* _TASK TO CARRY OUT_: Provide the count of lines below where "عروض" occurs, with no other output.

(Stored data entries)
================

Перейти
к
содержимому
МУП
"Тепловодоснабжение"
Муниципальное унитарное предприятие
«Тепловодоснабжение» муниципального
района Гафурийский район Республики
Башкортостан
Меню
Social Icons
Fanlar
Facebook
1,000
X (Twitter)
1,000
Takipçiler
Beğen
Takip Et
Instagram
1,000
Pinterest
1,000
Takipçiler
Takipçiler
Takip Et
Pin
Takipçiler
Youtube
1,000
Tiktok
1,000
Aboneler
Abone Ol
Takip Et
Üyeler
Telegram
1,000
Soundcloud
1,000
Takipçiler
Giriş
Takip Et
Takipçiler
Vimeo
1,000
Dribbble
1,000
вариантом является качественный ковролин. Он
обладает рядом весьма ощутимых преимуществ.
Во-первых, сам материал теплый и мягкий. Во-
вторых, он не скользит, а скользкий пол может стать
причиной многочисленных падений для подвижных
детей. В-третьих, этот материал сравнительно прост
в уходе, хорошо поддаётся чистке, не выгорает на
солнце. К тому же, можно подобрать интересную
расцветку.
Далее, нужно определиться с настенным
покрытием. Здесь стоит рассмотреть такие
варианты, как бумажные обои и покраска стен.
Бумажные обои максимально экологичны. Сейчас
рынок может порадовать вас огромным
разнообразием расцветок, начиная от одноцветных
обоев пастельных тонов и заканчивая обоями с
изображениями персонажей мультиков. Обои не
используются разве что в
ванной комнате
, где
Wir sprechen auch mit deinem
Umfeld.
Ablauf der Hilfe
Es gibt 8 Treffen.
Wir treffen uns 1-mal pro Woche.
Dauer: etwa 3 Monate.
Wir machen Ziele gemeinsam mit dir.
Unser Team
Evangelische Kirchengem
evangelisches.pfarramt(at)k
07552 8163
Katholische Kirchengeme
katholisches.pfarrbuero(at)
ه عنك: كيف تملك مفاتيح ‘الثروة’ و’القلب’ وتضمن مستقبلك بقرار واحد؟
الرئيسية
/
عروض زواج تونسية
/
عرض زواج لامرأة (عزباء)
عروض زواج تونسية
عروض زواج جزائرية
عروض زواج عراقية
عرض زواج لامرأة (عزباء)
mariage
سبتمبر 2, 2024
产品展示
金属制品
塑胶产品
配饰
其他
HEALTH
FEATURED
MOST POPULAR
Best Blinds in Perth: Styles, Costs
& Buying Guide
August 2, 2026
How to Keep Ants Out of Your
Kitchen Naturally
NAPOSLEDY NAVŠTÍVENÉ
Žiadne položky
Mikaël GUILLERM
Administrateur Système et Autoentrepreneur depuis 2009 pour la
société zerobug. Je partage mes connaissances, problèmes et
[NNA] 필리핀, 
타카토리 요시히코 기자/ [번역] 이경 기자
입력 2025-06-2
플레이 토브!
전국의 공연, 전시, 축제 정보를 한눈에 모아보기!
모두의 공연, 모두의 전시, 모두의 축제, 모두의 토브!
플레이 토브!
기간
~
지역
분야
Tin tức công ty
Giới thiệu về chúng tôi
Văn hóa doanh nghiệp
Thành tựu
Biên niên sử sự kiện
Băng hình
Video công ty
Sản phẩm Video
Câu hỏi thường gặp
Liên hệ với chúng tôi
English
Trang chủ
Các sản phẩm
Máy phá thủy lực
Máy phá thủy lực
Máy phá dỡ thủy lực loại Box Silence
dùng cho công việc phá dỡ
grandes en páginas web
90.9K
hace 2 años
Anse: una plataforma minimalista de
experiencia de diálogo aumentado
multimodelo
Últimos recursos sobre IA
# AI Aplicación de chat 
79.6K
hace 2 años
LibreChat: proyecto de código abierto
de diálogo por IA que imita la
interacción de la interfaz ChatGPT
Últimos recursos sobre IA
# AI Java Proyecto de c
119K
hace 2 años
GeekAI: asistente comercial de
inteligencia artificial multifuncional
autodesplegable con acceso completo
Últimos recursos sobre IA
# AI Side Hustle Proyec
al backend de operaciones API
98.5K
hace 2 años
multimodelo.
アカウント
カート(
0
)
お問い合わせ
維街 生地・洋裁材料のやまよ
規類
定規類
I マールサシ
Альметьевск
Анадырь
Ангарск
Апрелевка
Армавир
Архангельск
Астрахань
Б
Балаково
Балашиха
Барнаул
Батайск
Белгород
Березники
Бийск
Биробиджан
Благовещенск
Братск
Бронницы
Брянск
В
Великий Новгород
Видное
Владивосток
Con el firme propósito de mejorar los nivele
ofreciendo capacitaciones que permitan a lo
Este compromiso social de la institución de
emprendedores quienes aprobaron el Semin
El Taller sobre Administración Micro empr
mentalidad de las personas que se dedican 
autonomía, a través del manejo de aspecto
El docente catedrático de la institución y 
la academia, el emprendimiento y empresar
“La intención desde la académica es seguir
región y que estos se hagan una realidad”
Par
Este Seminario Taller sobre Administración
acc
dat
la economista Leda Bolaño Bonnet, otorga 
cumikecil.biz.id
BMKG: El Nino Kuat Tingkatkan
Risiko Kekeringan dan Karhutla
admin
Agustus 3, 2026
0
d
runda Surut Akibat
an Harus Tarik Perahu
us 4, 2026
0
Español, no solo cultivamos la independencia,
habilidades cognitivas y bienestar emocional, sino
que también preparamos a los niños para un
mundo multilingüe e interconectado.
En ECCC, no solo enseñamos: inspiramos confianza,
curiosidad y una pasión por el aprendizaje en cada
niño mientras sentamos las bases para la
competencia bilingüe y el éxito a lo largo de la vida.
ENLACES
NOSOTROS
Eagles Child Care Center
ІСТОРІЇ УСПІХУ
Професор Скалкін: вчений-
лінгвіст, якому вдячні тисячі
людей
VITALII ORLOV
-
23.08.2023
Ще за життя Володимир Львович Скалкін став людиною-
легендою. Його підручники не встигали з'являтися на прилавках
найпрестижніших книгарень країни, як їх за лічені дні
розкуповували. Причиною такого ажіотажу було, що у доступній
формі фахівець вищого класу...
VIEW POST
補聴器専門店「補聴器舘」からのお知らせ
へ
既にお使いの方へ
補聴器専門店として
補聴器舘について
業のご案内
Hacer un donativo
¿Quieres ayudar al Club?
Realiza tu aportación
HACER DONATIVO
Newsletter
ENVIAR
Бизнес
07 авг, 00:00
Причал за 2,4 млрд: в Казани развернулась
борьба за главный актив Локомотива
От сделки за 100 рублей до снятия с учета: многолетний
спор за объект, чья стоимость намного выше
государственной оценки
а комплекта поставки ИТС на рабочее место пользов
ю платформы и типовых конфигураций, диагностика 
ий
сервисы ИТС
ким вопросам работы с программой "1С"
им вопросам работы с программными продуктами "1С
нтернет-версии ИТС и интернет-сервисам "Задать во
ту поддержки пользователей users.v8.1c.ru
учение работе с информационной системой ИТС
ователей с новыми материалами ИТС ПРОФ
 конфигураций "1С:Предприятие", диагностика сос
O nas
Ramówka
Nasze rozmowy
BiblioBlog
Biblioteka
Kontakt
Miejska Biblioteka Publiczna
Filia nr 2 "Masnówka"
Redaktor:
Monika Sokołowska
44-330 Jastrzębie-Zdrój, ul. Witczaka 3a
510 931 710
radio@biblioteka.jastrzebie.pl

================

* _EXERCISE RESPONSE_: 4